TASK REQUIREMENTS:
a: In the text on Thurgood Marshall, turn the paragraph that begins "Before he became a judge" into a short bulleted list that keeps its main facts.
b: According to the text on Thurgood Marshall, in what year did Marshall retire from the Supreme Court?
c: Carry the text on Thurgood Marshall forward from its final sentence.

TEXT PROVIDED:
··········
Play (2006)
by George Stevens, Jr.
Directed by Benny Sato Ambush
New Repertory Theatre
Arsenal Center for the Arts
Watertown, MA
January 7 – February 9, 2017
Featuring Johnny Lee Davenport as Thurgood Marshall
Thurgood Marshall (1908-1993) was the first African-American to be appointed to the Supreme Court. It was 1967 and Lyndon Johnson was president; Johnson had already tapped Marshall to be Solicitor General earlier in his term. Marshall served on the high court for twenty-four years, retiring in 1991, distinguishing himself as a jurist who supported liberal positions, notably abortion rights and opposition to the death penalty.
Before he became a judge, Marshall was an attorney for the NAACP and in 1954 earned his reputation by winning the landmark case Brown vs. The Board of Education of Topeka which he argued before the Supreme Court. That victory overturned a precedent established by the case Plessy vs. Ferguson (1896), which decreed that segregated schools conceived as separate but equal were constitutional. Marshall’s victory with Brown was a sea-change in education and paved the way, over the coming decades, for enforcement of integrated schooling.
··········
SUPPLIED ENTRIES:
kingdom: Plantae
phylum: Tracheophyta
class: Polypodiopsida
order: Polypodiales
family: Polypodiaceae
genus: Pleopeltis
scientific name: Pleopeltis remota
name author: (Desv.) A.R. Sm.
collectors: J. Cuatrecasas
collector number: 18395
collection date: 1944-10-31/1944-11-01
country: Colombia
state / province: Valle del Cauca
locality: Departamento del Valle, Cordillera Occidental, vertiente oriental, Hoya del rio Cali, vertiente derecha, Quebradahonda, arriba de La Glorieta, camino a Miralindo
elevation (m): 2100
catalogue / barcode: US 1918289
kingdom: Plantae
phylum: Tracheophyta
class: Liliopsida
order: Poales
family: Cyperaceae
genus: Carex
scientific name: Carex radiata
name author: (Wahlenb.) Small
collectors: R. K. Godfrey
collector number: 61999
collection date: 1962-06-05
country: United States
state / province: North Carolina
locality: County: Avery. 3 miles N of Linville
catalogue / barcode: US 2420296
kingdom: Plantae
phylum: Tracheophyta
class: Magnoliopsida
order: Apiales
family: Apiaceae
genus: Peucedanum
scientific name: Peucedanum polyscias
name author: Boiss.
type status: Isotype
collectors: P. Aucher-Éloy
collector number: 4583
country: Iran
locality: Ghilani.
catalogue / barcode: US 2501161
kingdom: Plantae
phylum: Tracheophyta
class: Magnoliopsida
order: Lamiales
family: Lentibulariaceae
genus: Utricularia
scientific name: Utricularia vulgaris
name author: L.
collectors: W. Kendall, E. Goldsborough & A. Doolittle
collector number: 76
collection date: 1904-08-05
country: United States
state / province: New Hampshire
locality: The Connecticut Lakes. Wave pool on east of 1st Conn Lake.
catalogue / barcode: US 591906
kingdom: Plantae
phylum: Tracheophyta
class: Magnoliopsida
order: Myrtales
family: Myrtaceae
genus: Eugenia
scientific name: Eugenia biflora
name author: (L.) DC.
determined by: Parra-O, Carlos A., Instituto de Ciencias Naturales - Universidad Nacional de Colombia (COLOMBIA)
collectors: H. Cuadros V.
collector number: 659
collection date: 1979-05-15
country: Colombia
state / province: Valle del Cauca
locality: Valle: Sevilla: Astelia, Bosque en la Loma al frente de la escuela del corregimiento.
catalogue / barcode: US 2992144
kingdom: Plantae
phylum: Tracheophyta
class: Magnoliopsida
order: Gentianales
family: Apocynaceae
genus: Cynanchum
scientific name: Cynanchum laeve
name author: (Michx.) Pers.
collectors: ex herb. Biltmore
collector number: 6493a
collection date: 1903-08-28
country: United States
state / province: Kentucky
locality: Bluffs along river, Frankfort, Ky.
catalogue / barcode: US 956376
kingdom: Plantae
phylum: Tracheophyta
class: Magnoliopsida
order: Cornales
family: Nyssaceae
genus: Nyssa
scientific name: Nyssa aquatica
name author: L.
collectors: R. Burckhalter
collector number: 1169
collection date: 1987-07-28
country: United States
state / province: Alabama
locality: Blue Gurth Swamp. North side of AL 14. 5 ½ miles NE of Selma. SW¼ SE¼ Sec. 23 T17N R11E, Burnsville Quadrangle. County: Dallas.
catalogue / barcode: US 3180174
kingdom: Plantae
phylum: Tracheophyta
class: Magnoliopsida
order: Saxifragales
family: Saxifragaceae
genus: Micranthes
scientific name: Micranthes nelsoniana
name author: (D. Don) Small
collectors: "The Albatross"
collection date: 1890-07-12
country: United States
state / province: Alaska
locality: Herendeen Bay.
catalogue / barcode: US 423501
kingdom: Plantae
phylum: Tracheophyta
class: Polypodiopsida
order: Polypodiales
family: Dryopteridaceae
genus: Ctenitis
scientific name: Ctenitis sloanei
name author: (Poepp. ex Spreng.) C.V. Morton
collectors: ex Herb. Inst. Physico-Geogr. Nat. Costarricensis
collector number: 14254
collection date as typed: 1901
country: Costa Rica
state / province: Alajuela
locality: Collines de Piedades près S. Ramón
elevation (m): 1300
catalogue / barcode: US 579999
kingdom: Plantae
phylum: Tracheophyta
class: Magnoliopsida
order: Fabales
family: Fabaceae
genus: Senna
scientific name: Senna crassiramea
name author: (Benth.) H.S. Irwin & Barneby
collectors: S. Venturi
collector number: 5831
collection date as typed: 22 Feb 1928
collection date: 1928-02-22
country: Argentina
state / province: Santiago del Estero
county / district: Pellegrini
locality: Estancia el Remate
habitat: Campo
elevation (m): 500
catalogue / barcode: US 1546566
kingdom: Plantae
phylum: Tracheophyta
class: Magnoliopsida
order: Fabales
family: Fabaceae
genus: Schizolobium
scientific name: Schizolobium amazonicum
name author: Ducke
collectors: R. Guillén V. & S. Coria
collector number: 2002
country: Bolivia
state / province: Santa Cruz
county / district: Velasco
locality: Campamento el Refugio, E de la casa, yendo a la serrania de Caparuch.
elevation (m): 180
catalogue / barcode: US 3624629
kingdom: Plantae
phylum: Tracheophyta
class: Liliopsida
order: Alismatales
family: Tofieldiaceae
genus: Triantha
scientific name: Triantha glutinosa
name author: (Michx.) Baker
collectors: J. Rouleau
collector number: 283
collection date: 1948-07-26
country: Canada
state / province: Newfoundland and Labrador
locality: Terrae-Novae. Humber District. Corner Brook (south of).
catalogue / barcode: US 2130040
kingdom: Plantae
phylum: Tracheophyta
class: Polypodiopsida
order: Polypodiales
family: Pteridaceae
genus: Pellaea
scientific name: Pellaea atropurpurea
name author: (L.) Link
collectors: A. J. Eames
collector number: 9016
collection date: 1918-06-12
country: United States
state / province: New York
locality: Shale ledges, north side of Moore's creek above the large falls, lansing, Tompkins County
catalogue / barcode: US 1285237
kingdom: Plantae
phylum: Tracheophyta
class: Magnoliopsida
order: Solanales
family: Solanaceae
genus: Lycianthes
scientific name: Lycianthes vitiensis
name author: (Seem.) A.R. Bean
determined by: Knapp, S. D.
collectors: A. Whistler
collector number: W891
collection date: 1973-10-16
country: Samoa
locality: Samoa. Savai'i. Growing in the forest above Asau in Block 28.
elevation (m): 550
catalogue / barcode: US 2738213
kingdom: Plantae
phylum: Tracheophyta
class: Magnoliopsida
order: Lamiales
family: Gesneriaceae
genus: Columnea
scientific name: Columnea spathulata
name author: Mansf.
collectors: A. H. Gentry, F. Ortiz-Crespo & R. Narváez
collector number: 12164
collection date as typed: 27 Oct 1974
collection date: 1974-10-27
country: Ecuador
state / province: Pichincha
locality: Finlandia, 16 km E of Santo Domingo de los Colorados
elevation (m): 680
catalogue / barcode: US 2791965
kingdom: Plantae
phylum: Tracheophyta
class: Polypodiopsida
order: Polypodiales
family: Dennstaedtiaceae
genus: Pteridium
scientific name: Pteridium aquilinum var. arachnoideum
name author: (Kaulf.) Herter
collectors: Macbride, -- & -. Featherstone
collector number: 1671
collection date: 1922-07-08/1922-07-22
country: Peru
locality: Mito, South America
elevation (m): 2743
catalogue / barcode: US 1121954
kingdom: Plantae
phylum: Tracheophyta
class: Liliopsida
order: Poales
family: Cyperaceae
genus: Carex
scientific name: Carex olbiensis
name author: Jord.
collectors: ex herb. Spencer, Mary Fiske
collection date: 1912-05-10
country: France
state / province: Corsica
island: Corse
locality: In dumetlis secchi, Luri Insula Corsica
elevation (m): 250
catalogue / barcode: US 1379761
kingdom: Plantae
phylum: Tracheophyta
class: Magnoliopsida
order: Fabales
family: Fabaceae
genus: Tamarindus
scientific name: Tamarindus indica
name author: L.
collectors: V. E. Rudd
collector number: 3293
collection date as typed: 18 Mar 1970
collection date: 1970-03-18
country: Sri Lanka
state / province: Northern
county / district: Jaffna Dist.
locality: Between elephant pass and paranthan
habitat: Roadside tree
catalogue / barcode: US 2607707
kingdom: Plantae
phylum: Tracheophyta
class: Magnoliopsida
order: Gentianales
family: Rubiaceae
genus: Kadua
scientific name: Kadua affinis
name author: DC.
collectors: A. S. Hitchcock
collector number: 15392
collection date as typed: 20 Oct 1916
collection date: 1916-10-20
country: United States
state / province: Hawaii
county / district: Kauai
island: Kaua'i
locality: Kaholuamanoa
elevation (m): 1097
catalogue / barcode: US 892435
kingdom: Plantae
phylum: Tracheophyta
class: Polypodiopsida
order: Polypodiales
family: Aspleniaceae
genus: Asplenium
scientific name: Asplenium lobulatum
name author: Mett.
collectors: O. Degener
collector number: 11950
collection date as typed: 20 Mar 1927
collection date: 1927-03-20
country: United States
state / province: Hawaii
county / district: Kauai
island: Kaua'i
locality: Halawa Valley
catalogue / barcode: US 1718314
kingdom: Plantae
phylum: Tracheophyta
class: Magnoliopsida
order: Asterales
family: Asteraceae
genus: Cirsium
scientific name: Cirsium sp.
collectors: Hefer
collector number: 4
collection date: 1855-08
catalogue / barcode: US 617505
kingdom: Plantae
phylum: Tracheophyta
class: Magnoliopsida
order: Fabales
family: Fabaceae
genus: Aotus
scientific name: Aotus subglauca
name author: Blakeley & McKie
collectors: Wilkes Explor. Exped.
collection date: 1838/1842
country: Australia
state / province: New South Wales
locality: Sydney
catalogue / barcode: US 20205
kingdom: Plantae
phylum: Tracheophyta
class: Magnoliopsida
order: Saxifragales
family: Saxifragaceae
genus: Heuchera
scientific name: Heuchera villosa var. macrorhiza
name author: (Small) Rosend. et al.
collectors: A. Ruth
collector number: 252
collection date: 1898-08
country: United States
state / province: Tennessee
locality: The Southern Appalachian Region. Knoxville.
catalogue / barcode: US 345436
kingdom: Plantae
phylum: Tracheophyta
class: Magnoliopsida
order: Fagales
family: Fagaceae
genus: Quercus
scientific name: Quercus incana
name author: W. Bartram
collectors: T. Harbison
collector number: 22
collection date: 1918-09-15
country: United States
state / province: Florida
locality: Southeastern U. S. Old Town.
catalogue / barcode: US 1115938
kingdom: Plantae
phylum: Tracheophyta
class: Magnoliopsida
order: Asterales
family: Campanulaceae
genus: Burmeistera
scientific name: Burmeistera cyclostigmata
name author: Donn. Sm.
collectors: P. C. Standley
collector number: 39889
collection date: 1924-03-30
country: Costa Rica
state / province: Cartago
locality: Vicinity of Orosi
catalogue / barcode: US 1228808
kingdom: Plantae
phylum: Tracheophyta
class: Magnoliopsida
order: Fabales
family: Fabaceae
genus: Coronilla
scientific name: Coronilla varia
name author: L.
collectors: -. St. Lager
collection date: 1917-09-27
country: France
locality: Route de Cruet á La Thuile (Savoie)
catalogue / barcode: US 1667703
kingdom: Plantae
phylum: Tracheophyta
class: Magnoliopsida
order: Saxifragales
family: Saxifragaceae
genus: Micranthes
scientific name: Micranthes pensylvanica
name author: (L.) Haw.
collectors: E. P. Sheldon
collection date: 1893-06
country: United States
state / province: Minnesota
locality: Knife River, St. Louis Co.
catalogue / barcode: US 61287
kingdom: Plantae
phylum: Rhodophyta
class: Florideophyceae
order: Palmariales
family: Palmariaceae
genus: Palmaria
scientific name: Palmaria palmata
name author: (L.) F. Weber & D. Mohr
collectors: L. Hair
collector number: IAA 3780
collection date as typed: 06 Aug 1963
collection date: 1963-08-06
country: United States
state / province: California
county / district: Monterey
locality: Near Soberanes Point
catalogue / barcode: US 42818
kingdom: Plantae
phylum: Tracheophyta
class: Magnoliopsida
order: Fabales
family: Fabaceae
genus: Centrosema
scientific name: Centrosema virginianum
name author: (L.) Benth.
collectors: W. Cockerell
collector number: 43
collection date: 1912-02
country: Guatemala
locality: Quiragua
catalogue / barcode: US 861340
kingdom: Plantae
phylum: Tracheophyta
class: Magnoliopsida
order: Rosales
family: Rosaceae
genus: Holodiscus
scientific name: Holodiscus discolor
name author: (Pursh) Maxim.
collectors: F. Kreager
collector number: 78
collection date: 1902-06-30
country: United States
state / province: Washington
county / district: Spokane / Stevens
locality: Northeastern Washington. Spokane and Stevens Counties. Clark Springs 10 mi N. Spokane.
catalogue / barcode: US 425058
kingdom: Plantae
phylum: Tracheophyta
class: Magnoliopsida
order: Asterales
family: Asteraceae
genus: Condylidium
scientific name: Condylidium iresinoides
··········
EXERCISE ANSWERS:
a:
- Before becoming a judge, Marshall was an attorney for the NAACP.
- In 1954 he earned his reputation by winning Brown vs. The Board of Education of Topeka, which he argued before the Supreme Court.
- The victory overturned the precedent of Plessy vs. Ferguson (1896), which held that segregated schools conceived as separate but equal were constitutional.
- Brown was a sea-change in education and, over the coming decades, paved the way for enforcing integrated schooling.

b: He retired in 1991.

c:
Following a chronological scheme, this wonderfully written one-person play tells its story concisely and straightforwardly. Set, putatively, in a lecture hall at Howard University, the play is cast as a recounting by Marshall as an old man of his life and career.
A simple array of pictures on the back wall of the small stage represents characters in Marshall’s life; as each character is invoked, a small spotlight is shone on the portrait in question.
There is both considerable detail and considerable humor in the rendition, and Johnny Lee Davenport does a great job of managing the considerable body of details and narratives; as well, he gives a warm and engaging portrait of Marshall himself. It’s an amazingly compelling performance.
The portrait drawn is of someone incredibly hard-working, astute and authoritative who, in addition, exhibits a good amount of humility and vulnerability.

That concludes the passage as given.